» TEXTE SOURCE
>>
Là où le film s'est quand même trompé : On n'est pas spécialiste, mais est-ce qu'on prévoit encore des procédures d'autodestruction pour les labos de recherche ?
- Moon
D'abord, gagnons un temps précieux, ce film est un chef d'oeuvre, si vous ne l'avez pas vu (on ne va pas vous blamer, le film n'est jamais vraiment sorti dans les salles françaises), débrouillez-vous pour le choper. Ensuite, le choix d'une exploitation minière sur la Lune, ça peut paraître incongru, mais notre personnage principal collecte de l'hélium 3, rarissime sur Terre mais abondant sur le satellite naturel. Et d'après les calculs, cette source d'énergie pourrait satisfaire les besoins terriens pendant un siècle (le temps de mettre la main sur un autre filon).
<<
» DONNÉES EXTRAITES
>>
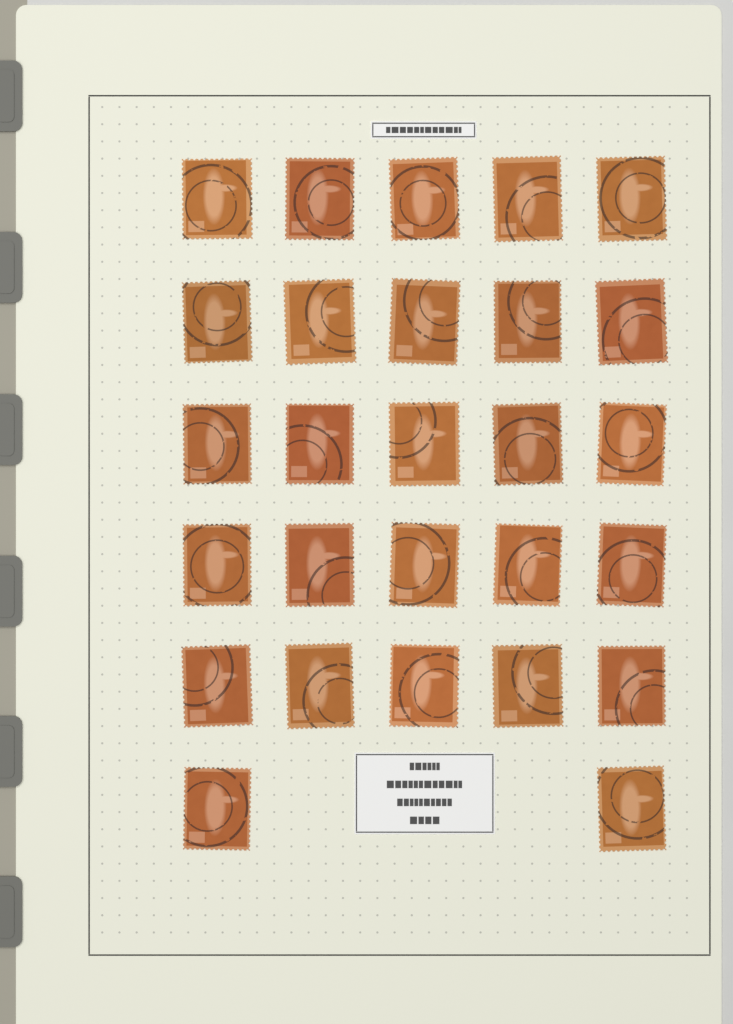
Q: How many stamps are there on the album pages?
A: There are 27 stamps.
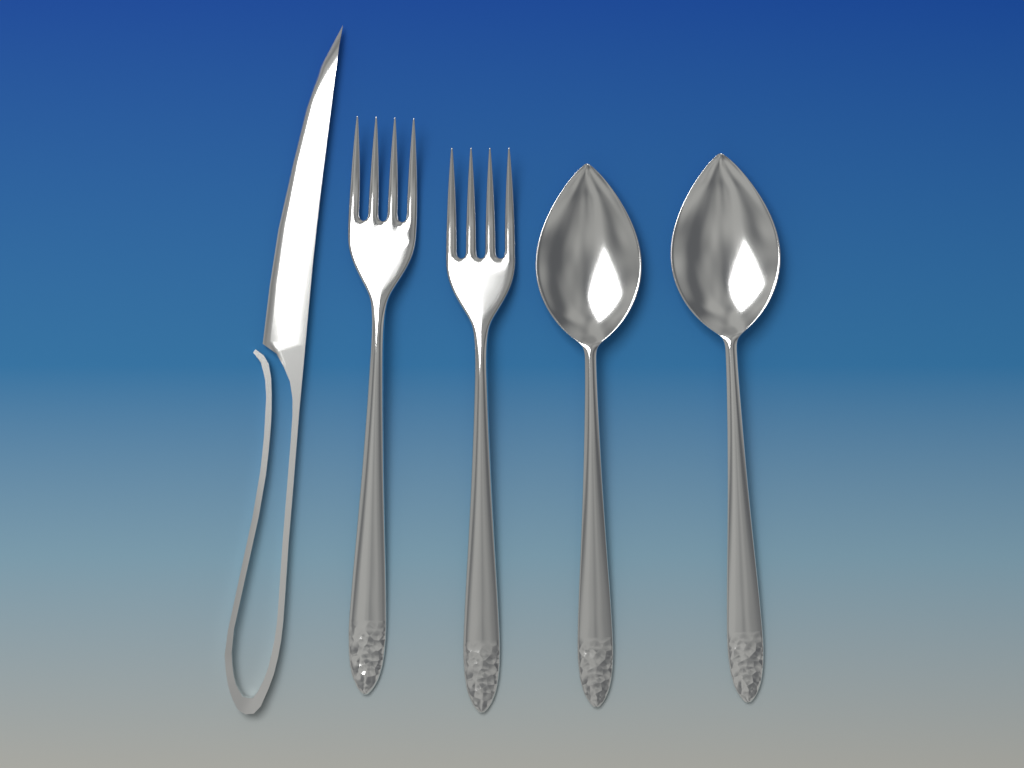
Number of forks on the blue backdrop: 2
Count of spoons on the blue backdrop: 2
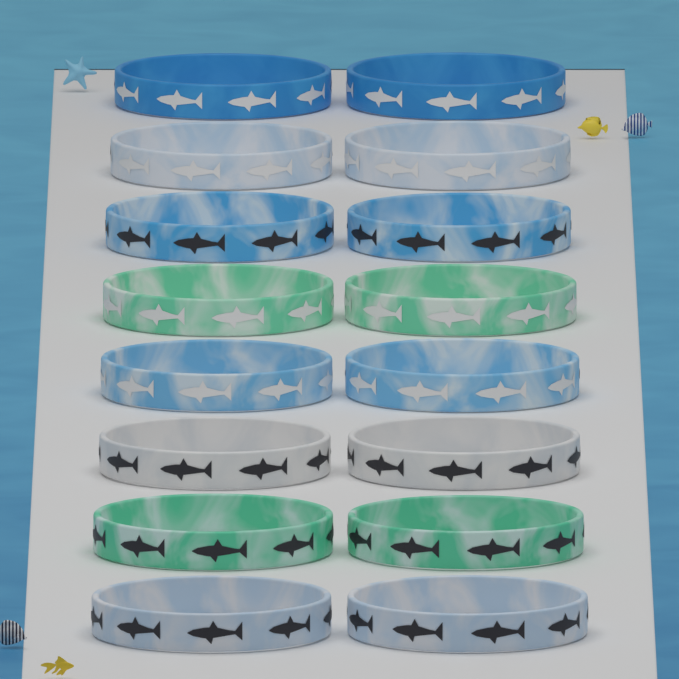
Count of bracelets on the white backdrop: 16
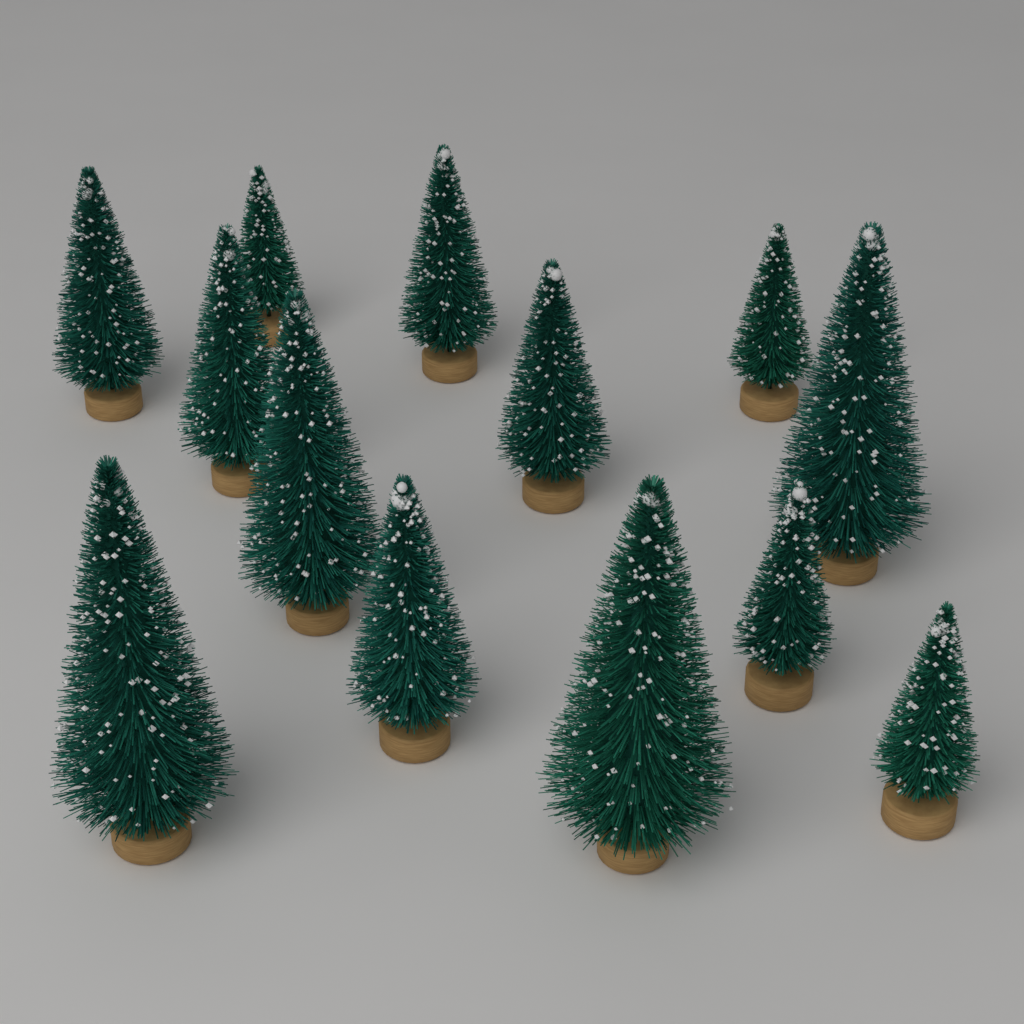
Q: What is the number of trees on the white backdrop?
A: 13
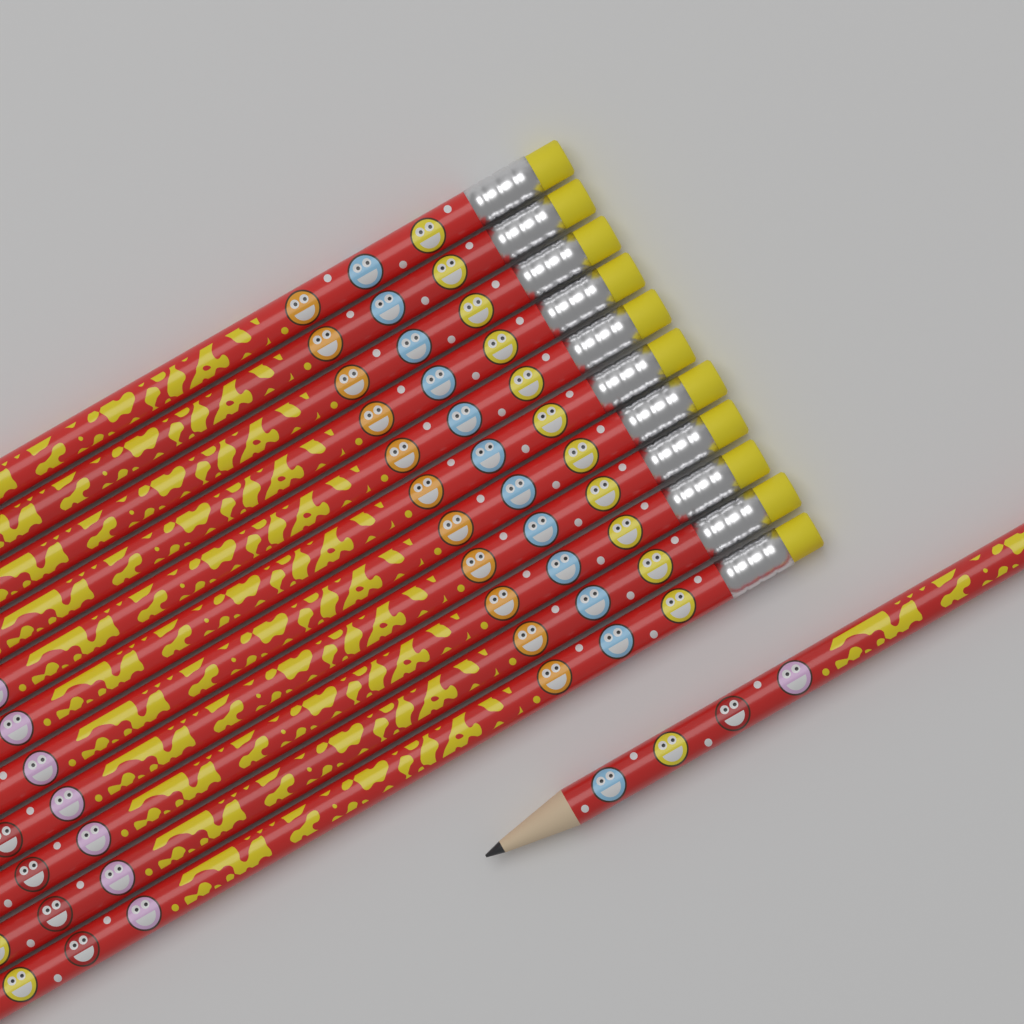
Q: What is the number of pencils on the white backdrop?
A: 12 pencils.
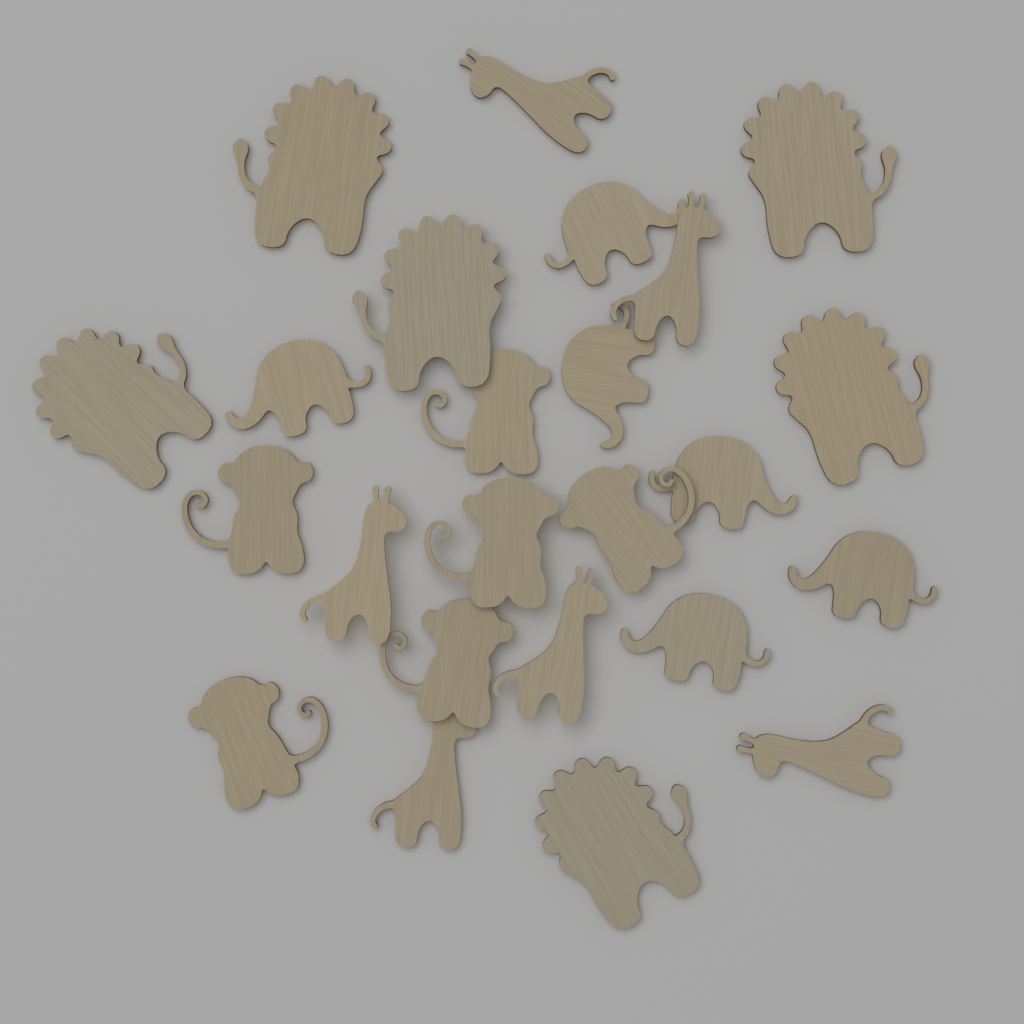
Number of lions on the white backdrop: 6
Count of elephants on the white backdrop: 6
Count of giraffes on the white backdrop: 6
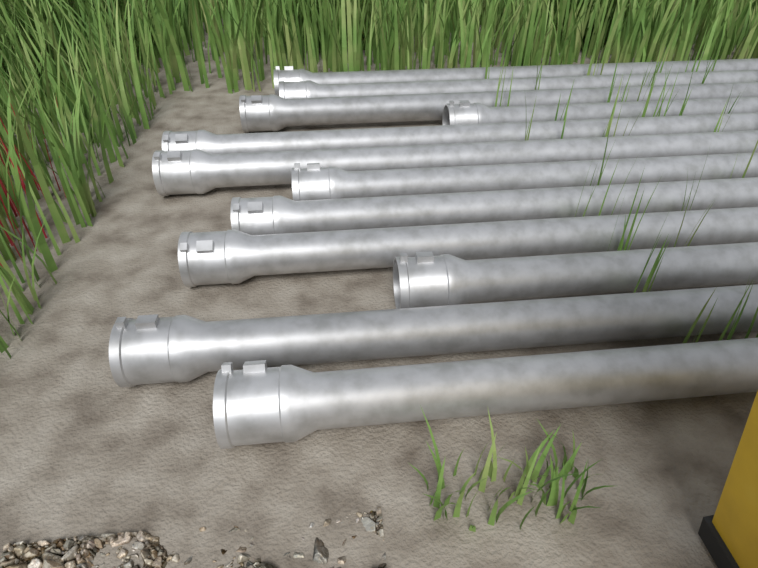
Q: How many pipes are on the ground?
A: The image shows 12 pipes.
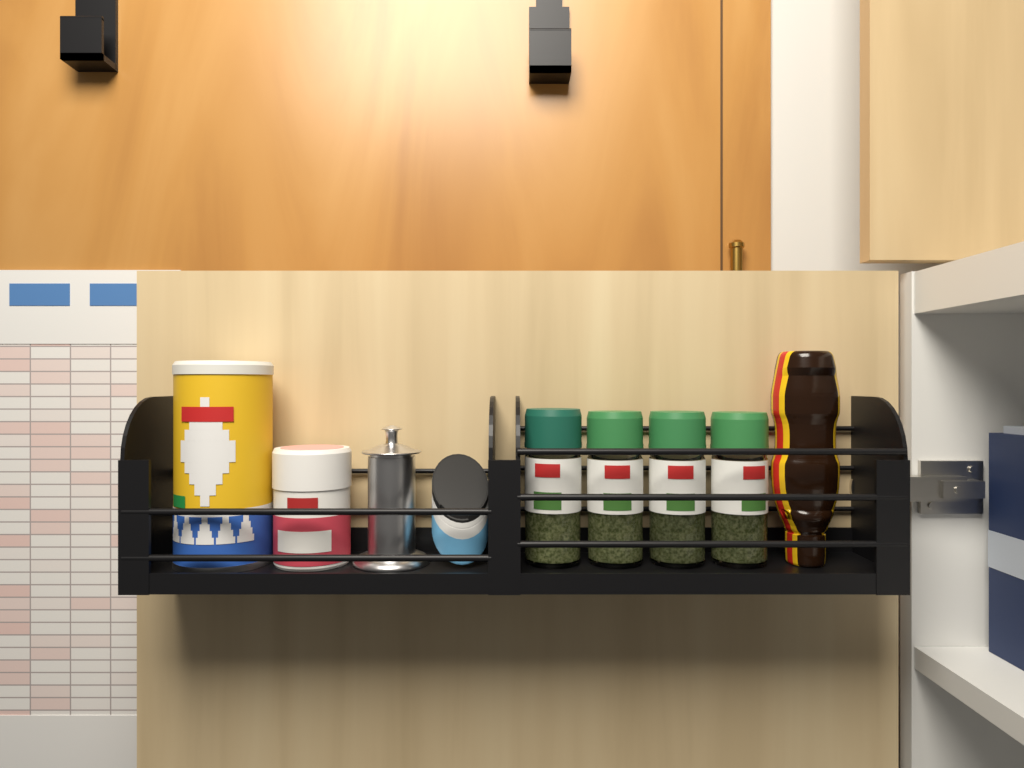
<<
» CONSIGNE DÉTAILLÉE
Extrayez du texte source, sans aucune modification, le passage allant de « Là où le film » à « un autre filon). ».

» SOLUTION PROPOSÉE
Là où le film s'est quand même trompé : On n'est pas spécialiste, mais est-ce qu'on prévoit encore des procédures d'autodestruction pour les labos de recherche ?
- Moon
D'abord, gagnons un temps précieux, ce film est un chef d'oeuvre, si vous ne l'avez pas vu (on ne va pas vous blamer, le film n'est jamais vraiment sorti dans les salles françaises), débrouillez-vous pour le choper. Ensuite, le choix d'une exploitation minière sur la Lune, ça peut paraître incongru, mais notre personnage principal collecte de l'hélium 3, rarissime sur Terre mais abondant sur le satellite naturel. Et d'après les calculs, cette source d'énergie pourrait satisfaire les besoins terriens pendant un siècle (le temps de mettre la main sur un autre filon).